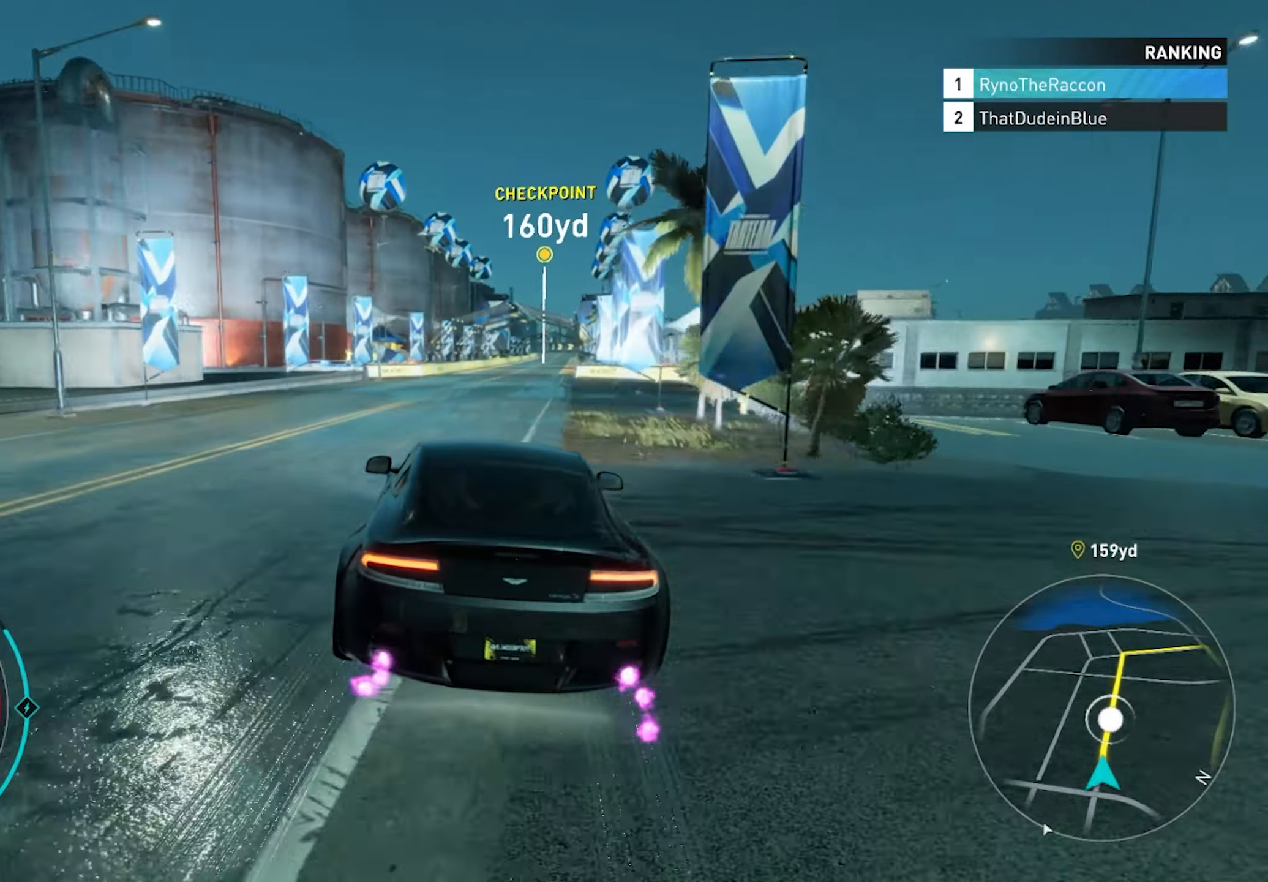
{"buttons": ["CROSS", "R2"], "left_stick": "center", "right_stick": "center", "events": [[17, "CROSS", "down"]]}
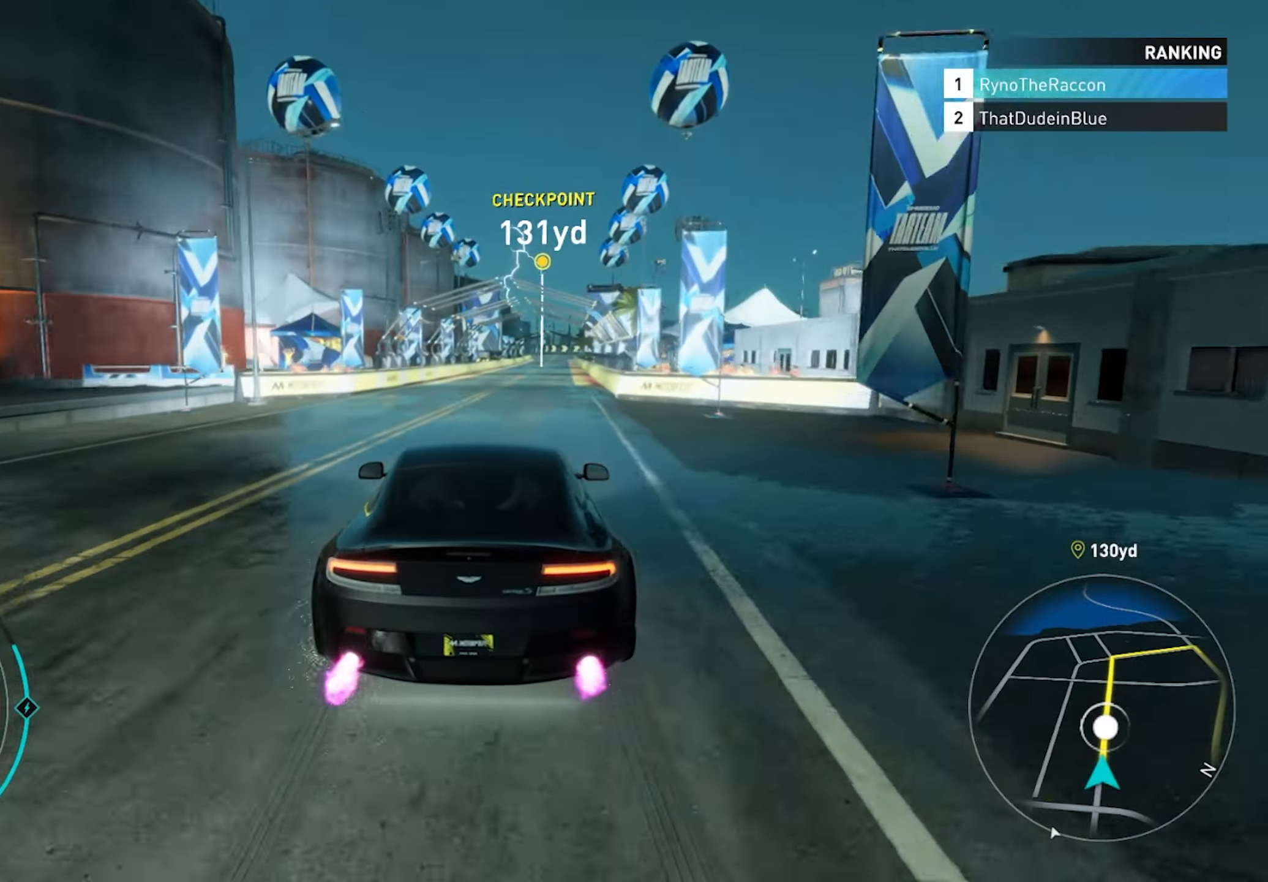
{"buttons": ["CROSS", "R2"], "left_stick": "center", "right_stick": "center", "events": [[33, "CROSS", "up"], [100, "R1", "down"], [200, "CROSS", "down"], [217, "R1", "up"]]}
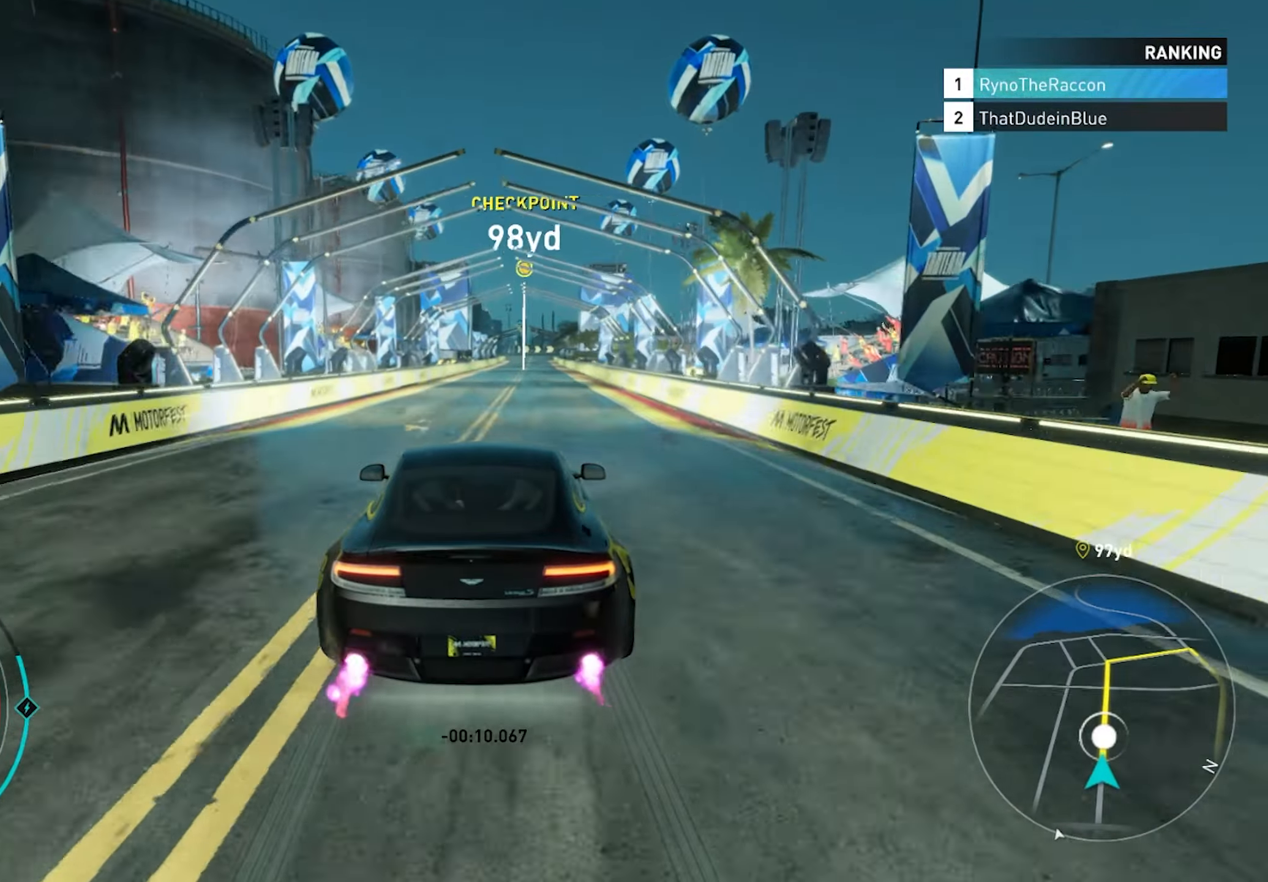
{"buttons": ["CROSS", "R2"], "left_stick": "center", "right_stick": "center", "events": []}
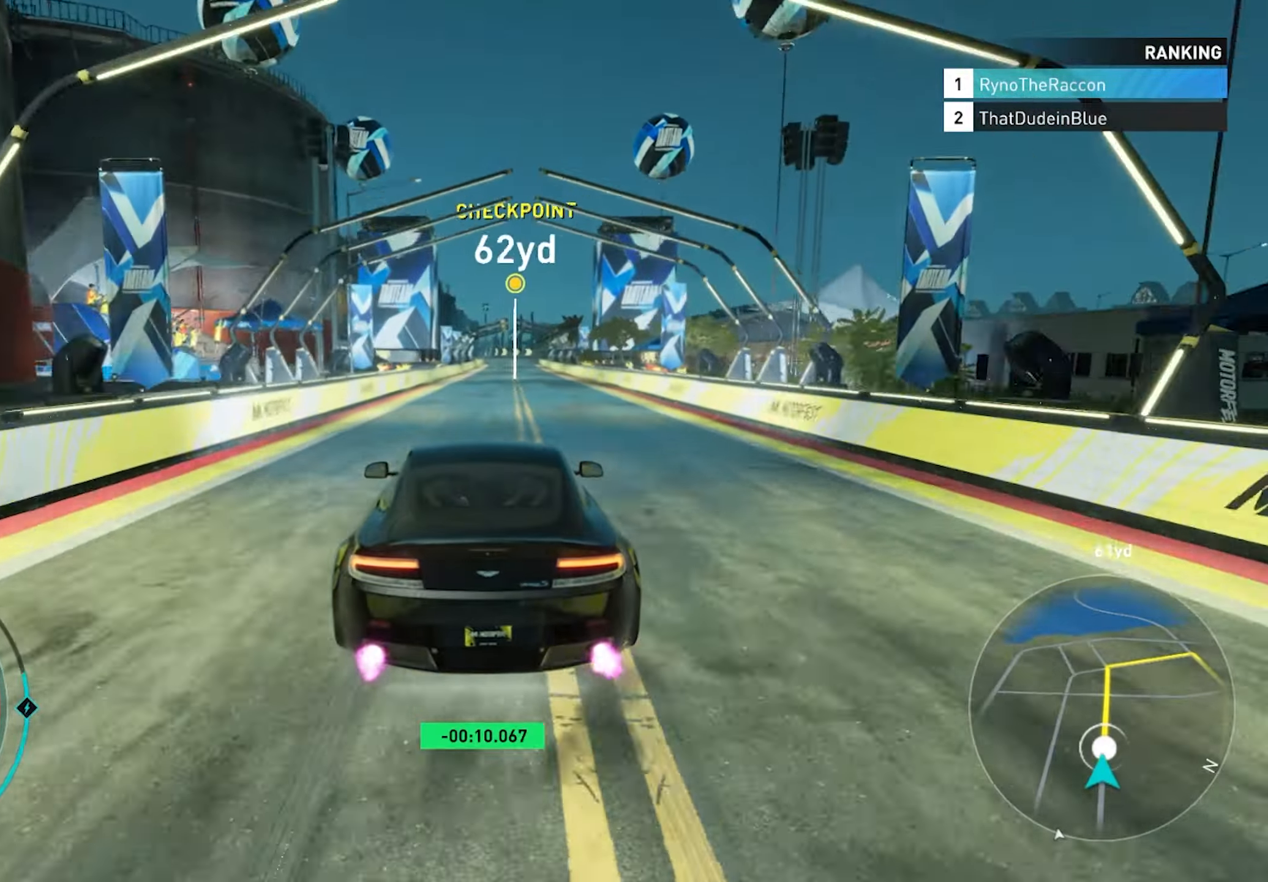
{"buttons": ["R2"], "left_stick": "center", "right_stick": "center", "events": [[433, "CROSS", "up"]]}
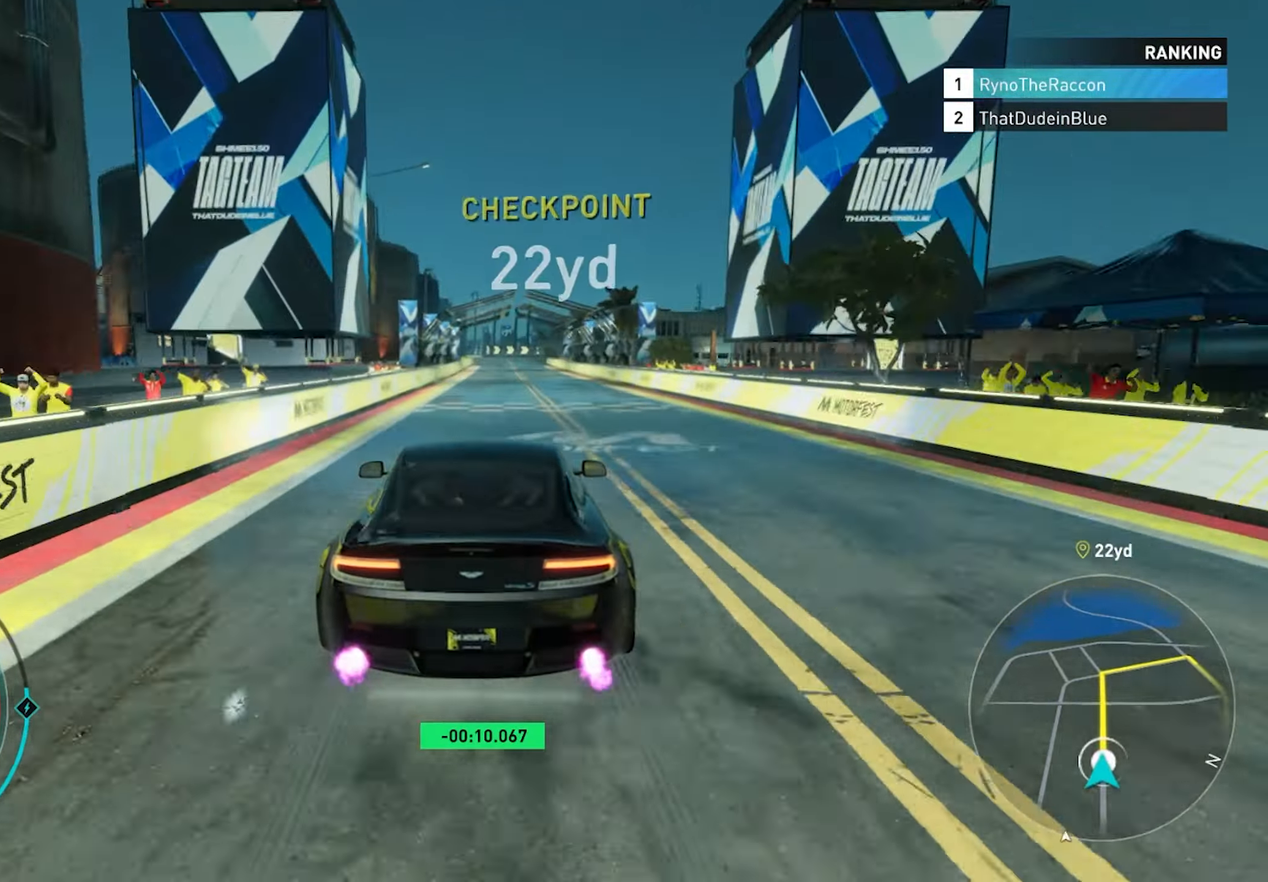
{"buttons": ["R2"], "left_stick": "center", "right_stick": "center", "events": []}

.....

▶ _WHAT TO DO_: Wherever the word "CROSS" turns up in the material, copy the whole line.

▶ _ANSWER SPACE_:
{"buttons": ["CROSS", "R2"], "left_stick": "center", "right_stick": "center", "events": [[17, "CROSS", "down"]]}
{"buttons": ["CROSS", "R2"], "left_stick": "center", "right_stick": "center", "events": [[33, "CROSS", "up"], [100, "R1", "down"], [200, "CROSS", "down"], [217, "R1", "up"]]}
{"buttons": ["CROSS", "R2"], "left_stick": "center", "right_stick": "center", "events": []}
{"buttons": ["R2"], "left_stick": "center", "right_stick": "center", "events": [[433, "CROSS", "up"]]}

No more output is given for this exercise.